* RECORDS PROVIDED:
-.-.-

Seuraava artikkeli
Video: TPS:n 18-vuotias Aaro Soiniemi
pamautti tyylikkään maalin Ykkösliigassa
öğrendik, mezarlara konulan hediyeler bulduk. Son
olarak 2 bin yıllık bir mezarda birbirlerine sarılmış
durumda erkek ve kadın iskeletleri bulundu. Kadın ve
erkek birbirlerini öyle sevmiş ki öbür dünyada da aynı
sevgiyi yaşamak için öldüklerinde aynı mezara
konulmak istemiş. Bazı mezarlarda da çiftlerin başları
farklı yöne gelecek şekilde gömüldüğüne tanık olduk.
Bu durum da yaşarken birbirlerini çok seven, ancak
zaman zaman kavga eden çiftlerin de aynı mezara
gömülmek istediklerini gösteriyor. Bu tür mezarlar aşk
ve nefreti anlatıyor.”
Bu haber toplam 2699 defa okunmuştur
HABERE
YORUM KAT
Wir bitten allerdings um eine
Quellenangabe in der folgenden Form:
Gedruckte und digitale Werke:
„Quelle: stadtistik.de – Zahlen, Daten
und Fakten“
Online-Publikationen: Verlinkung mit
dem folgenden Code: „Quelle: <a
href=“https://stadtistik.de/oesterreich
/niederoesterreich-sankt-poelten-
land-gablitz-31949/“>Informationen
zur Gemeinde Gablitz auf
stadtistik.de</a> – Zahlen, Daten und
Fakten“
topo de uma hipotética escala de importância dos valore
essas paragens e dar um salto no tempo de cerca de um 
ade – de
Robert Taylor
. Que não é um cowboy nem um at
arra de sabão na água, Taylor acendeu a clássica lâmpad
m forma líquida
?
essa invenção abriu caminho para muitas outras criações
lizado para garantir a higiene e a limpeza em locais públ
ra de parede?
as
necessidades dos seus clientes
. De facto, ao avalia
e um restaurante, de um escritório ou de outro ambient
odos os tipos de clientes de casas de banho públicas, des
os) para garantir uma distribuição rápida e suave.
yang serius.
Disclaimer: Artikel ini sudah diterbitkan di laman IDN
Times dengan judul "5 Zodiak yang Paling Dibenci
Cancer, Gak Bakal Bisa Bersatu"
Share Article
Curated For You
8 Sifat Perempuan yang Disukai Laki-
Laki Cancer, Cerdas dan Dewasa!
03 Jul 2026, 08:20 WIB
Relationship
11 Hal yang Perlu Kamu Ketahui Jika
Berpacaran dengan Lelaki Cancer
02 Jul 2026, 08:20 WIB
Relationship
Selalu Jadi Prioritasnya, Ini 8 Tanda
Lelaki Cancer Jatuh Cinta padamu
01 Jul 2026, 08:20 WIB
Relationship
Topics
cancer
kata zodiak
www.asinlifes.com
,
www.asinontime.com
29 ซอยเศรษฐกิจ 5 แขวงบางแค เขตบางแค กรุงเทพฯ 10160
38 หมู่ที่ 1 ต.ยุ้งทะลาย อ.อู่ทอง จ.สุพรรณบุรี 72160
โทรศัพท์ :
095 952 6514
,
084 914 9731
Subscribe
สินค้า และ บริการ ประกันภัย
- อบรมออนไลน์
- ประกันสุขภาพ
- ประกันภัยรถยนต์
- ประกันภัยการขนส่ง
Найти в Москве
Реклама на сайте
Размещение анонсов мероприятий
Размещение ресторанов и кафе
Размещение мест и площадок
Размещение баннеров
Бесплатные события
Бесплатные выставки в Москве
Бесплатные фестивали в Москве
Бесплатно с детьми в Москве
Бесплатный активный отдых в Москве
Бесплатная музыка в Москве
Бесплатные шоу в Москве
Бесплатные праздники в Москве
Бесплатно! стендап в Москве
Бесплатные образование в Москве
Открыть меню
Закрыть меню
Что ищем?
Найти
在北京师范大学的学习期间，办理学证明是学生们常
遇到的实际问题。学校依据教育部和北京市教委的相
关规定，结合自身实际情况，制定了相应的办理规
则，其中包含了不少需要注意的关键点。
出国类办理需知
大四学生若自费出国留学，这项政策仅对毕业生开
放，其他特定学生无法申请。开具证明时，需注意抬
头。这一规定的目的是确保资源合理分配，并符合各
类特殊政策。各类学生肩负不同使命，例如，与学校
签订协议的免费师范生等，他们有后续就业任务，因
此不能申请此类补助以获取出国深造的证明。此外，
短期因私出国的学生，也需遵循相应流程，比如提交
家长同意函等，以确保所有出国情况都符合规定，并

-.-.-

* PROBLEM TO WORK ON:
What are the lines from the one with "Размещение баннеров" through the last line of the records above? Quote them exactly and add nothing.

* FINISHED TASK:
Размещение баннеров
Бесплатные события
Бесплатные выставки в Москве
Бесплатные фестивали в Москве
Бесплатно с детьми в Москве
Бесплатный активный отдых в Москве
Бесплатная музыка в Москве
Бесплатные шоу в Москве
Бесплатные праздники в Москве
Бесплатно! стендап в Москве
Бесплатные образование в Москве
Открыть меню
Закрыть меню
Что ищем?
Найти
在北京师范大学的学习期间，办理学证明是学生们常
遇到的实际问题。学校依据教育部和北京市教委的相
关规定，结合自身实际情况，制定了相应的办理规
则，其中包含了不少需要注意的关键点。
出国类办理需知
大四学生若自费出国留学，这项政策仅对毕业生开
放，其他特定学生无法申请。开具证明时，需注意抬
头。这一规定的目的是确保资源合理分配，并符合各
类特殊政策。各类学生肩负不同使命，例如，与学校
签订协议的免费师范生等，他们有后续就业任务，因
此不能申请此类补助以获取出国深造的证明。此外，
短期因私出国的学生，也需遵循相应流程，比如提交
家长同意函等，以确保所有出国情况都符合规定，并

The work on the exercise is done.